Convert the items below into a Markdown table with two columns: Row, holding the row number, and Line, holding the text of each line. Skip blank lines and leave out the pictures.

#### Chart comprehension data

==========

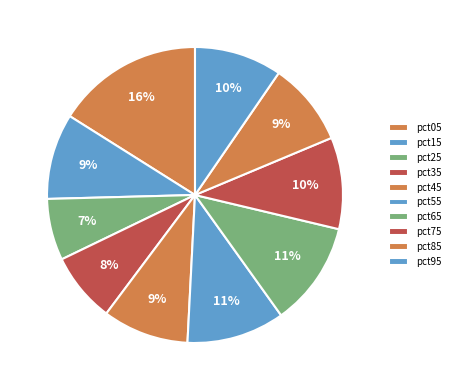

How many slices are in this pie chart?

10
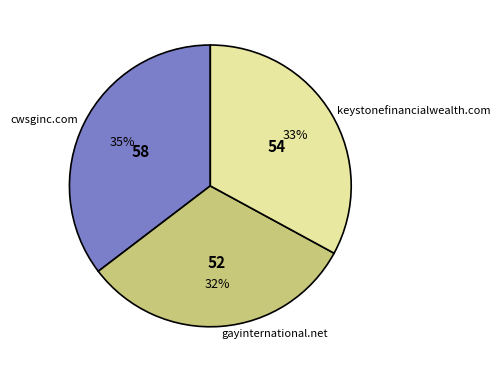

Combined, do cwsginc.com and gayinternational.net account for over 50%?

Yes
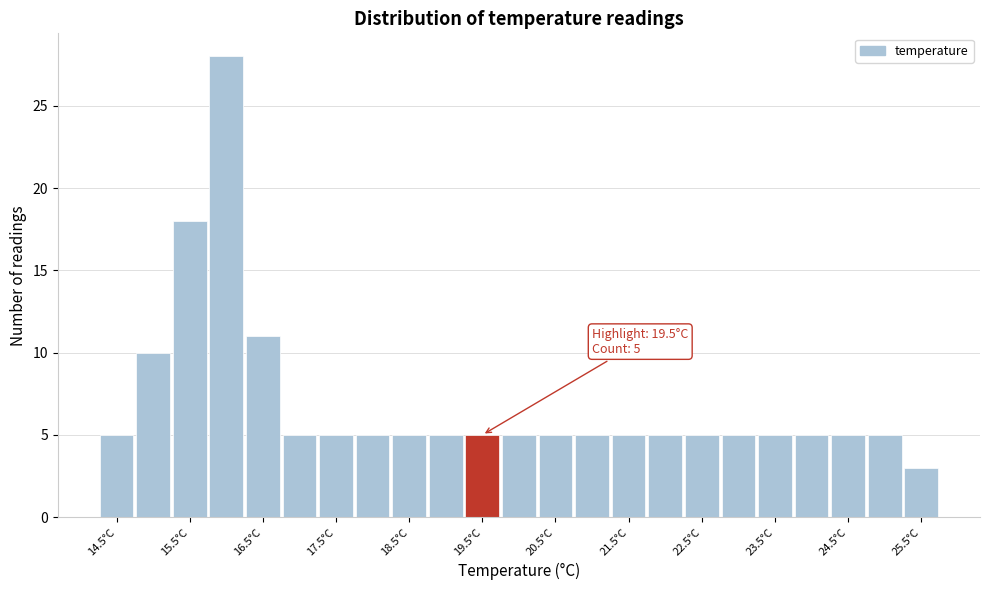

Which range on the x-axis has the tallest bar?

15.75 to 16.25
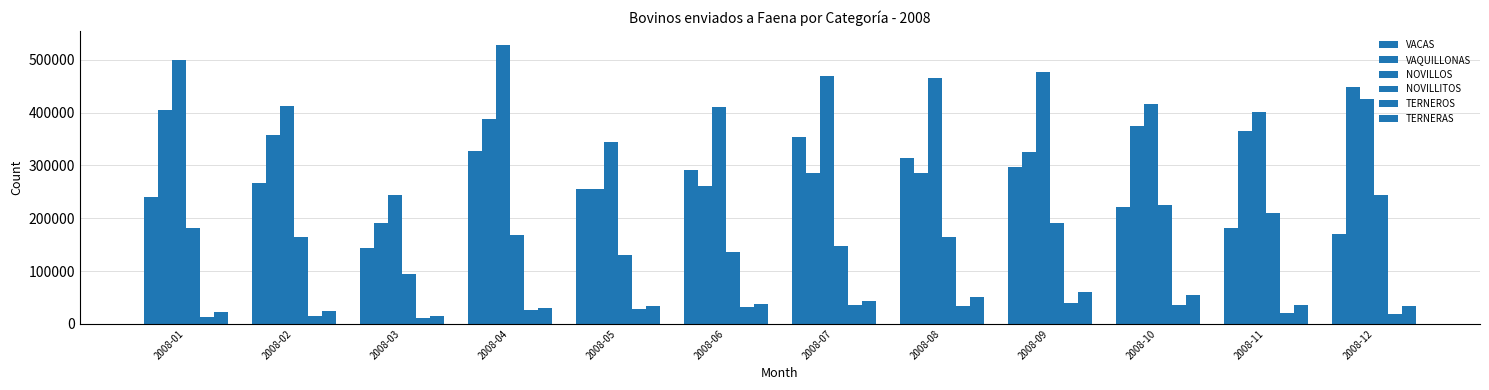

How many values in the TERNEROS series are below 28804?

6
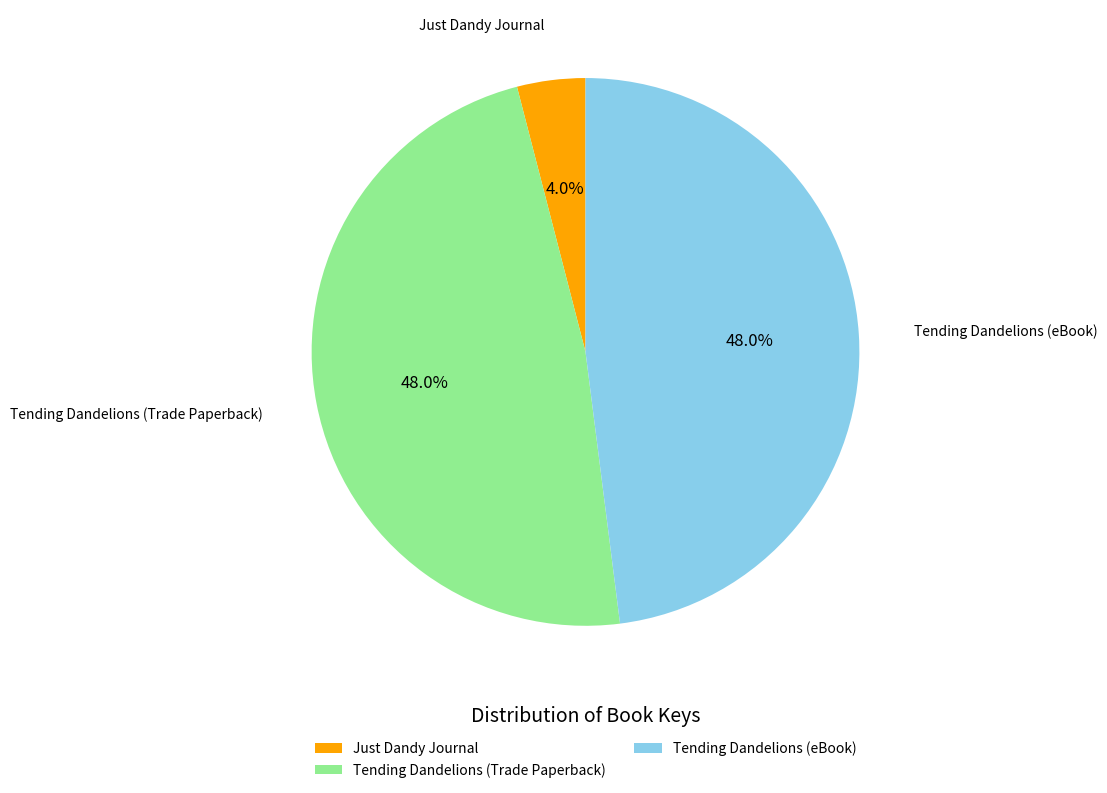

Is there any slice that represents more than half of the pie?

No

==========

#### ANSWER TO THIS PROBLEM
| Row | Line |
|---|---|
| 1 | How many slices are in this pie chart? |
| 2 | 10 |
| 3 | Combined, do cwsginc.com and gayinternational.net account for over 50%? |
| 4 | Yes |
| 5 | Which range on the x-axis has the tallest bar? |
| 6 | 15.75 to 16.25 |
| 7 | How many values in the TERNEROS series are below 28804? |
| 8 | 6 |
| 9 | Is there any slice that represents more than half of the pie? |
| 10 | No |